The president listed these goals, "Let us work together to reduce the number of women seeking abortions; let's reduce unintended pregnancies." (Watch for this to include a new push for contraceptives and the kind of sex education in schools that has failed to reduce and some believe encourages sexual activity.) "Let's make adoption more available. Let's provide care and support for women who do carry their children to term."
As the president referred to scripture and skillfully engaged in religious rhetoric, he might consider this verse: "By their fruits you shall know them." (Matthew 7:16).
The thousands of pregnancy centers in America today, which offer material and spiritual help to women, did not exist at the time of Roe v.
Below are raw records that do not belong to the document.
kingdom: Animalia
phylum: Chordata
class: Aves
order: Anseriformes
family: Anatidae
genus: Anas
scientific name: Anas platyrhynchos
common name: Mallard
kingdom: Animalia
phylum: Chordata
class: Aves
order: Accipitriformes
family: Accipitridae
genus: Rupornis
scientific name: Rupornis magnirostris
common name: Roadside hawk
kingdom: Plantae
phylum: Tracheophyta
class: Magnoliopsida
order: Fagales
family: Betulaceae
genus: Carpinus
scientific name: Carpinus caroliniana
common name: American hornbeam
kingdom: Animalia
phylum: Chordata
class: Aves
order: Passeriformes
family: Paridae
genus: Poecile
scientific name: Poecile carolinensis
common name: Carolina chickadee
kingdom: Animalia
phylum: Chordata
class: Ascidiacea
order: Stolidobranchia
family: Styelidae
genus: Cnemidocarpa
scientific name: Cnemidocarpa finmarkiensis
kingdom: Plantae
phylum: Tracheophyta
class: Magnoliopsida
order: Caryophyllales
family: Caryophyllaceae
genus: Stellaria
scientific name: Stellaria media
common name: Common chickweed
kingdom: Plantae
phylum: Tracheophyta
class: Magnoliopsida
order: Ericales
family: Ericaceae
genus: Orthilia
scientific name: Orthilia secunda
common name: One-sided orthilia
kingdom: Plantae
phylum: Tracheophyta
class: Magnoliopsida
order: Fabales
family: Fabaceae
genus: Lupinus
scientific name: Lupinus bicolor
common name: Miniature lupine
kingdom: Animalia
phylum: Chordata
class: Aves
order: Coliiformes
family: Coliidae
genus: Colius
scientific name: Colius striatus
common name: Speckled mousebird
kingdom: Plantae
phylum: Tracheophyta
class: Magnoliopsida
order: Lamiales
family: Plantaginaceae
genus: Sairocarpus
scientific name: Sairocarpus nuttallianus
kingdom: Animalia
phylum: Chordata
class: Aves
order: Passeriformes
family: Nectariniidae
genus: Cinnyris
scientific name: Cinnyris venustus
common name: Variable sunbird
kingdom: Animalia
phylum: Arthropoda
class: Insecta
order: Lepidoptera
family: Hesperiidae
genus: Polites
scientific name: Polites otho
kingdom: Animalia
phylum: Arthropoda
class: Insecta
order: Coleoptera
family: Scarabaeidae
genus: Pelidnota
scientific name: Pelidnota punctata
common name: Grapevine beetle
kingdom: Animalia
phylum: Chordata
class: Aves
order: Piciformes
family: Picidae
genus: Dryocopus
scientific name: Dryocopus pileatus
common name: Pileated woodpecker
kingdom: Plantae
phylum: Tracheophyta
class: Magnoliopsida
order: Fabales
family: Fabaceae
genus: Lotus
Wade. Will the president raise their visibility and encourage women to seek their help? Will he encourage women who don't want their babies to carry them to term so that others can adopt them? Fewer American women are giving their babies up for adoption. There are approximately 1.2 million abortions each year in the United States and at least that many people/couples waiting to adopt. I conclude that abortion has contributed to the lack of available infants for those wishing to adopt them, which is one reason many couples adopt overseas.
There is heartening news for pro-lifers as evidence has emerged of a slight cultural shift. For the first time since the Gallup organization began measuring opinion on the subject, more Americans self-identify as "pro-life" (51 percent) than "pro-choice" (42 percent). Moreover, Gallup found that momentum is now on the side of pro-lifers. Just one year ago, those self-identifying as pro-life stood at 44 percent and those who were pro-choice at 50 percent. That is a dramatic reversal. In part, it is because of the tireless efforts by pro-lifers through pregnancy help centers, sonograms, testimonies of women who regret having had an abortion and TV commercials. It is also because a new generation has rejected the old arguments about coat hangers and back alleys. Younger people are taking a fresh look at the issue and embracing the moral argument that all human life is sacred, whatever its status.
Politicians are sensing this, which is why Obama is trying to have it both ways and possibly further divide the Catholic vote. But at least he is giving credibility to the moral argument, unlike most of his pro-choice peers. His speech was an appeal for discussion and respect for people with different views. That's a good beginning, but the ending is what counts and the initial actions of this president when it comes to abortion and stem cell research have not been pro-life.
Let's see if he can produce some fruit from what has so far been a dead stump.